His day had started in a nondescript airport hotel in Minneapolis and was ending in Clarence’s bedroom. He imagined he would lie awake all night, trying to sort through everything that had happened in between. In fact, he fell asleep immediately. When he awakened — minutes or hours later — he moved from deep sleep to consciousness quickly, aware of something, a presence there in the dark. It was the sort of dark that seemed both vast and one-dimensional, and he stretched his hand into it, colliding with something hard — metal and rubber. It was Clarence’s wheelchair, pulled up beside the bed.

In the iron ore mine when he was five, the Finns had pointed out stalactites, which he did not touch, though he had imagined how they would feel: cold and smooth and slick. He had thought of the stalactites when he laid his finger on Clarence’s tusk. But had the tusk been slick? He could not remember, the tactile part of the memory simply gone. How was it possible to lose part of a memory, for one of the senses to stop contributing? If he reached out into the darkness again, would his fingers remember how Clarence’s tusk had felt in the seconds before Aaron said, “I love them,” or in the seconds after?

Clarence had been crying. He understood this only now.

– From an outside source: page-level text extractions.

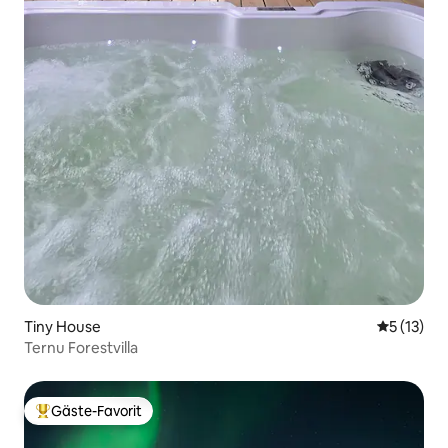
Tiny House
Durchschn
5 (13)
Ternu Forestvilla
Gäste-Favorit
Beliebter Gäste-Favorit.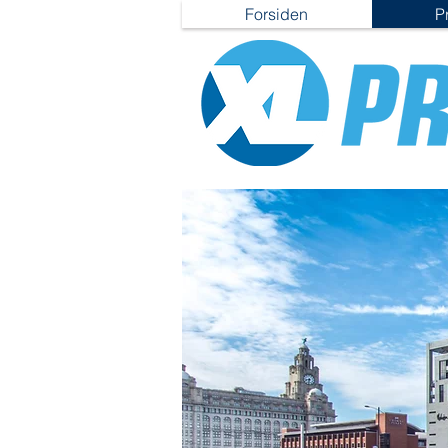
Forsiden
P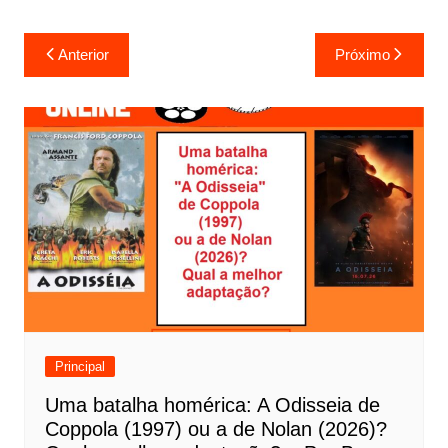
N
Anterior
Próximo
a
v
e
g
a
ç
ã
o
d
e
Principal
P
Uma batalha homérica: A Odisseia de
o
Coppola (1997) ou a de Nolan (2026)?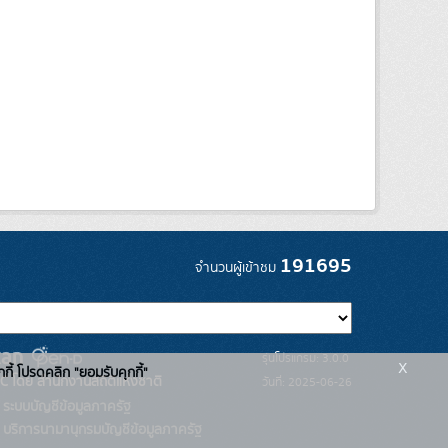
191695
จำนวนผู้เข้าชม
รุ่นโปรแกรม: 3.0.0
x
กกี้ โปรดคลิก "ยอมรับคุกกี้"
C โดย สำนักงานสถิติแห่งชาติ
วันที่: 2025-06-26
ระบบบัญชีข้อมูลภาครัฐ
บริการนามานุกรมบัญชีข้อมูลภาครัฐ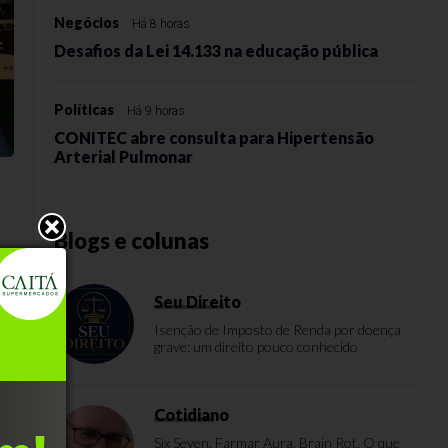
Negócios
Há 8 horas
Desafios da Lei 14.133 na educação pública
Políticas
Há 9 horas
CONITEC abre consulta para Hipertensão
Arterial Pulmonar
Blogs e colunas
Seu Direito
Isenção de Imposto de Renda por doença
grave: um direito pouco conhecido
 a
Cotidiano
Six Seven, Farmar Aura, Brain Rot. O que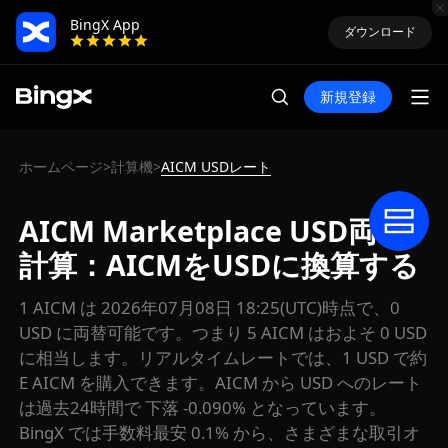
BingX App
ダウンロード
新規登録
ホームページ
計算機
AICM USDレート
>
>
AICM Marketplace USD両替
計算：AICMをUSDに換算する
1 AICM は 2026年07月08日 18:25(UTC)時点で、0
USD に両替可能です。つまり 5 AICM はおよそ 0 USD
に相当します。リアルタイムレートでは、1 USD で約
E AICM を購入できます。AICM から USD へのレート
は過去24時間で 下落 -0.090% となっています。
BingX では手数料最安 0.1% から、さまざまな取引オ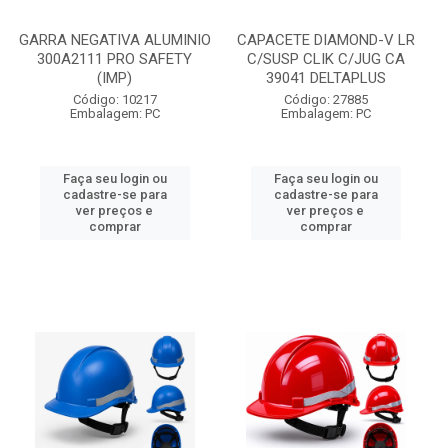
GARRA NEGATIVA ALUMINIO
CAPACETE DIAMOND-V LR
300A2111 PRO SAFETY
C/SUSP CLIK C/JUG CA
(IMP)
39041 DELTAPLUS
Código: 10217
Código: 27885
Embalagem: PC
Embalagem: PC
Faça seu login ou
Faça seu login ou
cadastre-se para
cadastre-se para
ver preços e
ver preços e
comprar
comprar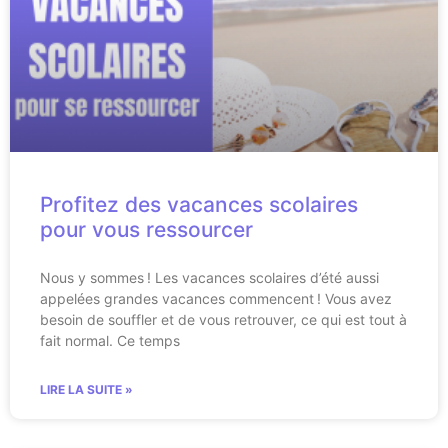
Profitez des vacances scolaires
pour vous ressourcer
Nous y sommes ! Les vacances scolaires d’été aussi
appelées grandes vacances commencent ! Vous avez
besoin de souffler et de vous retrouver, ce qui est tout à
fait normal. Ce temps
LIRE LA SUITE »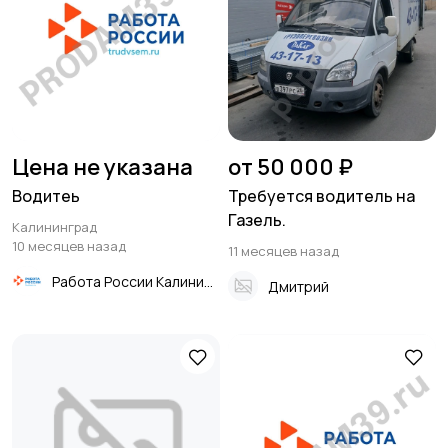
Цена не указана
от 50 000 ₽
Водитеь
Требуется водитель на
Газель.
Калининград
10 месяцев назад
11 месяцев назад
Работа России Калининград
Дмитрий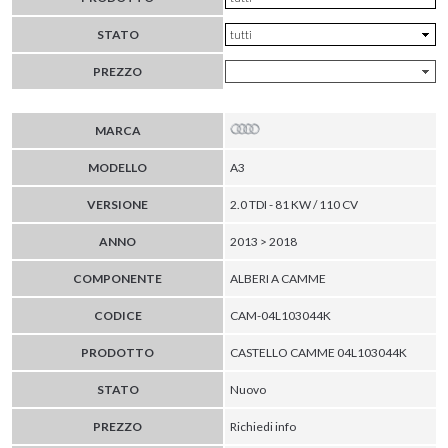
STATO
PREZZO
MARCA
MODELLO
A3
VERSIONE
2.0 TDI - 81 KW / 110 CV
ANNO
2013 > 2018
COMPONENTE
ALBERI A CAMME
CODICE
CAM-04L103044K
PRODOTTO
CASTELLO CAMME 04L103044K
STATO
Nuovo
PREZZO
Richiedi info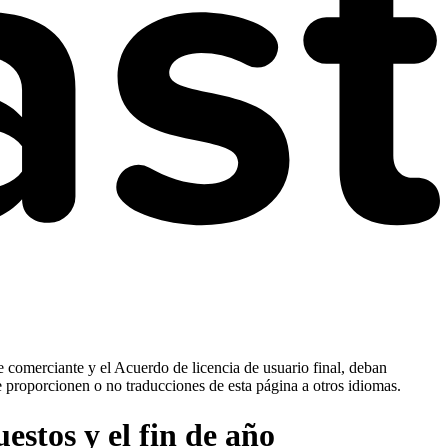
e comerciante y el Acuerdo de licencia de usuario final, deban
e proporcionen o no traducciones de esta página a otros idiomas.
estos y el fin de año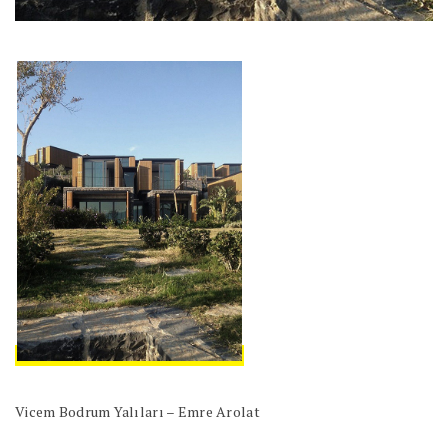
Vicem Bodrum Yalıları – Emre Arolat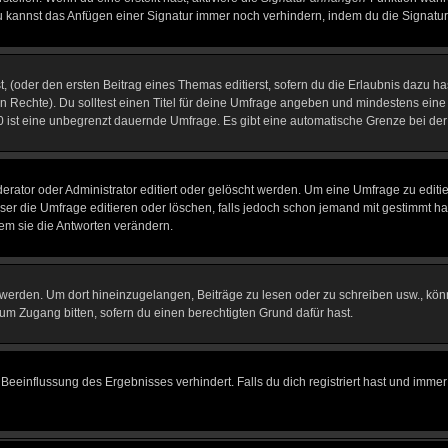
u kannst das Anfügen einer Signatur immer noch verhindern, indem du die Signatur
, (oder den ersten Beitrag eines Themas editierst, sofern du die Erlaubnis dazu has
chen Rechte). Du solltest einen Titel für deine Umfrage angeben und mindestens ein
, 0 ist eine unbegrenzt dauernde Umfrage. Es gibt eine automatische Grenze bei der 
tor oder Administrator editiert oder gelöscht werden. Um eine Umfrage zu editier
 die Umfrage editieren oder löschen, falls jedoch schon jemand mit gestimmt hat
em sie die Antworten verändern.
rden. Um dort hineinzugelangen, Beiträge zu lesen oder zu schreiben usw., könn
 um Zugang bitten, sofern du einen berechtigten Grund dafür hast.
einflussung des Ergebnisses verhindert. Falls du dich registriert hast und immer 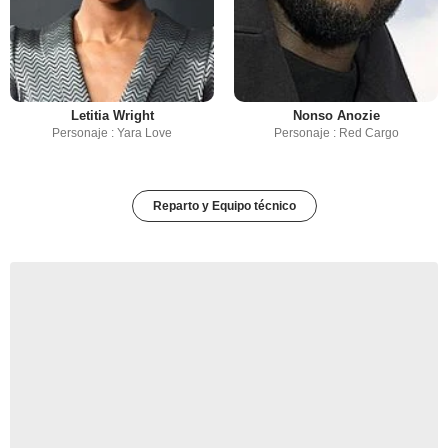
Letitia Wright
Nonso Anozie
Personaje : Yara Love
Personaje : Red Cargo
Reparto y Equipo técnico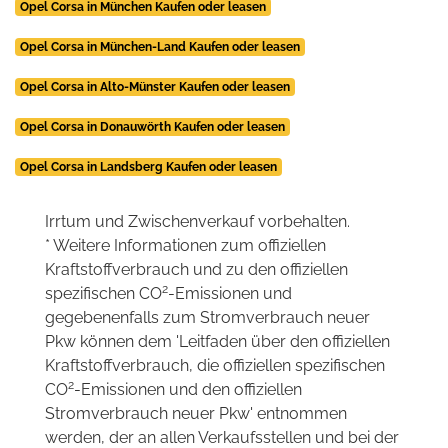
Opel Corsa in München Kaufen oder leasen
Opel Corsa in München-Land Kaufen oder leasen
Opel Corsa in Alto-Münster Kaufen oder leasen
Opel Corsa in Donauwörth Kaufen oder leasen
Opel Corsa in Landsberg Kaufen oder leasen
Irrtum und Zwischenverkauf vorbehalten.
* Weitere Informationen zum offiziellen
Kraftstoffverbrauch und zu den offiziellen
2
spezifischen CO
-Emissionen und
gegebenenfalls zum Stromverbrauch neuer
Pkw können dem 'Leitfaden über den offiziellen
Kraftstoffverbrauch, die offiziellen spezifischen
2
CO
-Emissionen und den offiziellen
Stromverbrauch neuer Pkw' entnommen
werden, der an allen Verkaufsstellen und bei der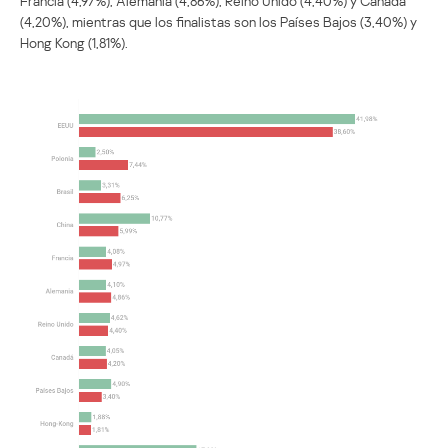
Francia (4,97%), Alemania (4,86%), Reino Unido (4,40%) y Canadá
(4,20%), mientras que los finalistas son los Países Bajos (3,40%) y
Hong Kong (1,81%).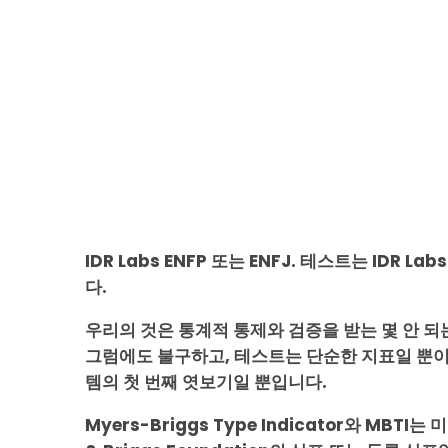
IDR Labs ENFP 또는 ENFJ. 테스트는 IDR Lab
다.
우리의 것은 통계적 통제와 검증을 받는 몇 안 되
그럼에도 불구하고, 테스트는 단순한 지표일 뿐이
템의 첫 번째 엿보기일 뿐입니다.
Myers-Briggs Type Indicator와 MBTI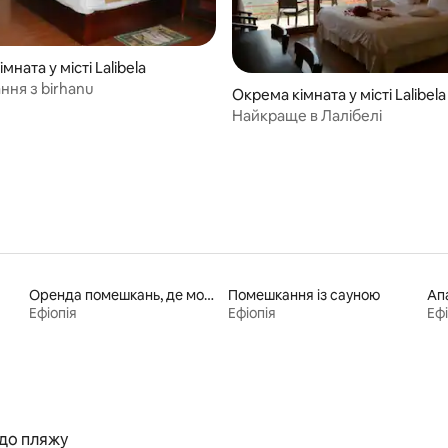
мната у місті Lalibela
ння з birhanu
Окрема кімната у місті Lalibela
Найкраще в Лалібелі
Оренда помешкань, де можна перебувати з домашніми тваринами
Помешкання із сауною
Ап
Ефіопія
Ефіопія
Ефі
до пляжу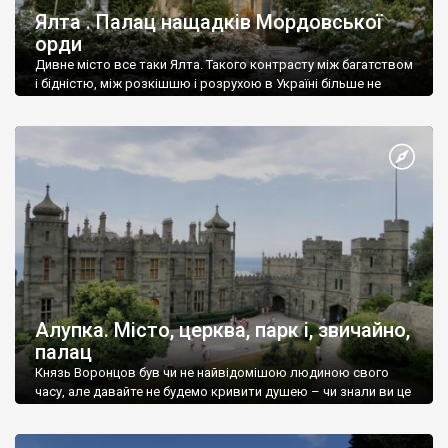
Ялта . Палац нащадків Мордовської
орди
Дивне місто все таки Ялта. Такого контрасту між багатством
і бідністю, між розкішшю і розрухою в Україні більше не
знайдеш.
Алупка. Місто, церква, парк і, звичайно,
палац
Князь Воронцов був чи не найвідомішою людиною свого
часу, але давайте не будемо кривити душею – чи знали ви це
прізвище до відвідин Алупки? Мабуть все таки ні.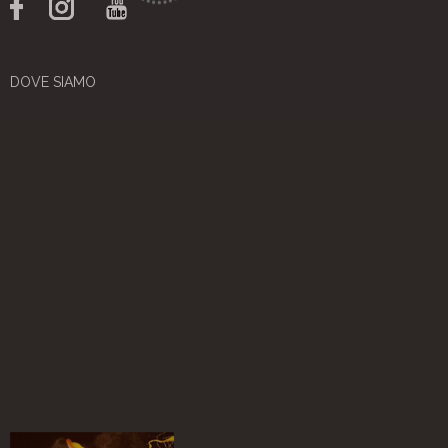
DOVE SIAMO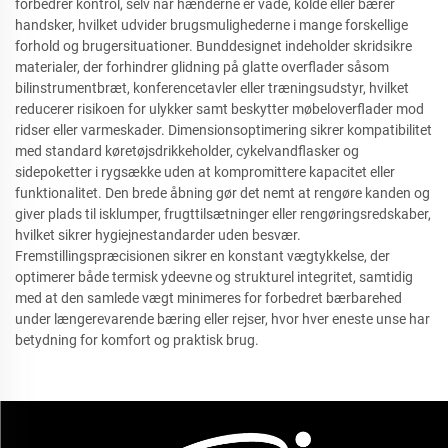
forbedrer kontrol, selv når hænderne er våde, kolde eller bærer
handsker, hvilket udvider brugsmulighederne i mange forskellige
forhold og brugersituationer. Bunddesignet indeholder skridsikre
materialer, der forhindrer glidning på glatte overflader såsom
bilinstrumentbræt, konferencetavler eller træningsudstyr, hvilket
reducerer risikoen for ulykker samt beskytter møbeloverflader mod
ridser eller varmeskader. Dimensionsoptimering sikrer kompatibilitet
med standard køretøjsdrikkeholder, cykelvandflasker og
sidepoketter i rygsække uden at kompromittere kapacitet eller
funktionalitet. Den brede åbning gør det nemt at rengøre kanden og
giver plads til isklumper, frugttilsætninger eller rengøringsredskaber,
hvilket sikrer hygiejnestandarder uden besvær.
Fremstillingspræcisionen sikrer en konstant vægtykkelse, der
optimerer både termisk ydeevne og strukturel integritet, samtidig
med at den samlede vægt minimeres for forbedret bærbarehed
under længerevarende bæring eller rejser, hvor hver eneste unse har
betydning for komfort og praktisk brug.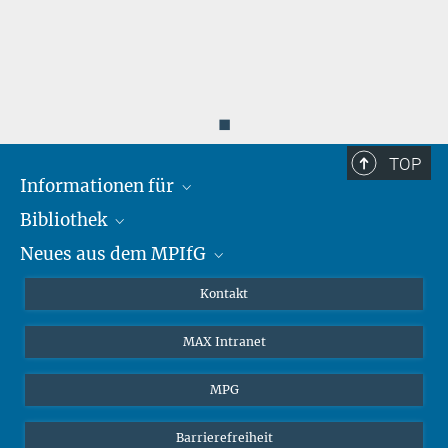
◼
TOP
Informationen für
Bibliothek
Forschende
Neues aus dem MPIfG
Gäste
Profil
Alumni
eLibrary
Nachrichten
Kontakt
Medienschaffende
Datenbanken MPG.ReNa
Newsletter abonnieren
MAX Intranet
Remote Zugriff EZproxy
MPIfG auf LinkedIn
MPIfG auf Bluesky
MPG
Magazin Gesellschaftsforschung
Barrierefreiheit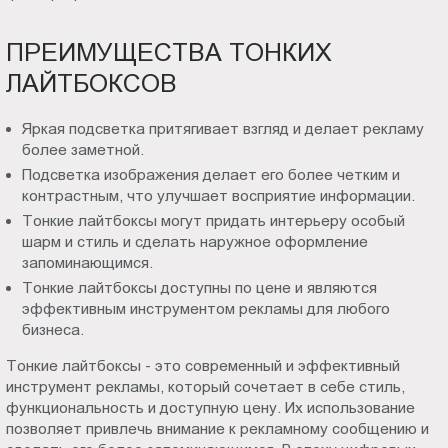
ПРЕИМУЩЕСТВА ТОНКИХ
ЛАЙТБОКСОВ
Яркая подсветка притягивает взгляд и делает рекламу
более заметной.
Подсветка изображения делает его более четким и
контрастным, что улучшает восприятие информации.
Тонкие лайтбоксы могут придать интерьеру особый
шарм и стиль и сделать наружное оформление
запоминающимся.
Тонкие лайтбоксы доступны по цене и являются
эффективным инструментом рекламы для любого
бизнеса.
Тонкие лайтбоксы - это современный и эффективный
инструмент рекламы, который сочетает в себе стиль,
функциональность и доступную цену. Их использование
позволяет привлечь внимание к рекламному сообщению и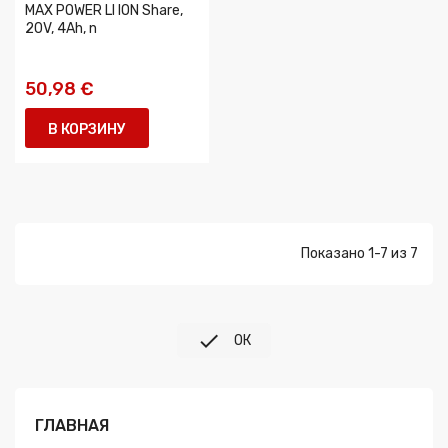
MAX POWER LI ION Share,
20V, 4Ah, n
50,98 €
В КОРЗИНУ
Показано 1-7 из 7

ОК
ГЛАВНАЯ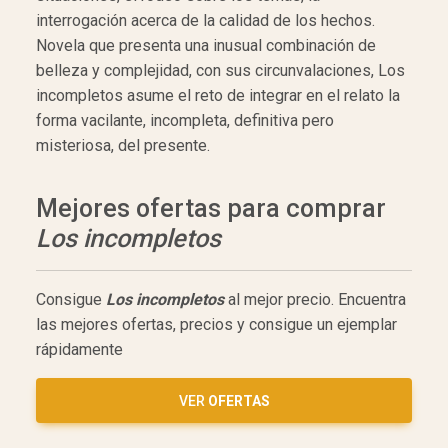
interrogación acerca de la calidad de los hechos.
Novela que presenta una inusual combinación de
belleza y complejidad, con sus circunvalaciones, Los
incompletos asume el reto de integrar en el relato la
forma vacilante, incompleta, definitiva pero
misteriosa, del presente.
Mejores ofertas para comprar
Los incompletos
Consigue
Los incompletos
al mejor precio. Encuentra
las mejores ofertas, precios y consigue un ejemplar
rápidamente
VER
OFERTAS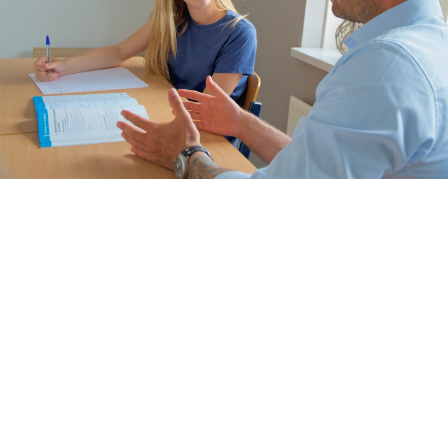
Thuis oefenen
Basisschool
Rekenen
Spelling
Technisch lezen
Begrijpend lezen
Dyslexie
Dyscalculie
Toetstraining
Middelbare school
Huiswerkbegeleiding
Aardrijkskunde
Bedrijfseconomie
Biologie
Duits
Economie
Engels
Frans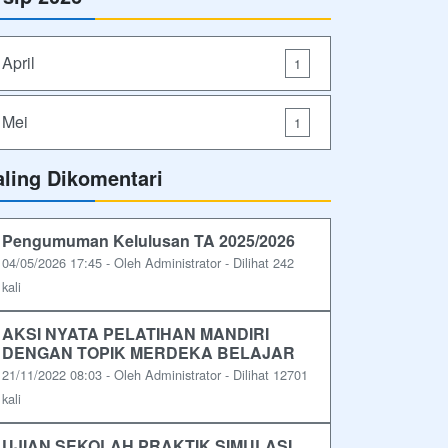
April
1
Mei
1
aling Dikomentari
Pengumuman Kelulusan TA 2025/2026
04/05/2026 17:45 - Oleh Administrator - Dilihat 242
kali
AKSI NYATA PELATIHAN MANDIRI
DENGAN TOPIK MERDEKA BELAJAR
21/11/2022 08:03 - Oleh Administrator - Dilihat 12701
kali
UJIAN SEKOLAH PRAKTIK SIMULASI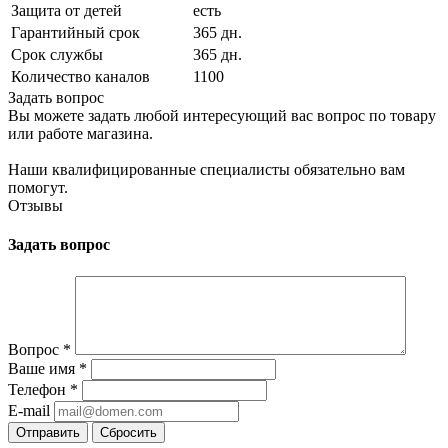
Защита от детей
есть
Гарантийный срок
365 дн.
Срок службы
365 дн.
Количество каналов
1100
Задать вопрос
Вы можете задать любой интересующий вас вопрос по товару
или работе магазина.
Наши квалифицированные специалисты обязательно вам
помогут.
Отзывы
Задать вопрос
Вопрос
*
Ваше имя
*
Телефон
*
E-mail
Сбросить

“Aaron,” said a voice from the dark, “why are you here?” It was his mother.

23

She had awakened him like this once before, when he was five. Nearly five. It was New Year’s Eve. His father had had to work the night shift, and he and his mother stayed up late watching television and eating popcorn with an ease that felt festive, neither of them saying aloud what they both knew: it was his father’s absence that made it feel like a holiday. He did not remember falling asleep, but he woke up in his bed, the room dark, his mother beside him. “Welcome to the seventies, Aaron,” she said. She smelled of alcohol, though she was not a drinker, and crackers. He recognized both as she leaned close to kiss his forehead, the latter an everyday smell that he associated with soup and upset stomachs, the former a rarer odor that occasionally wafted from his father’s glass at the supper table. She remained there with him a long while, her breathing unsteady, her hand warm on his brow, before she stood and whispered, “Don’t be afraid of the world.” Years later he thought that she had been talking to them both.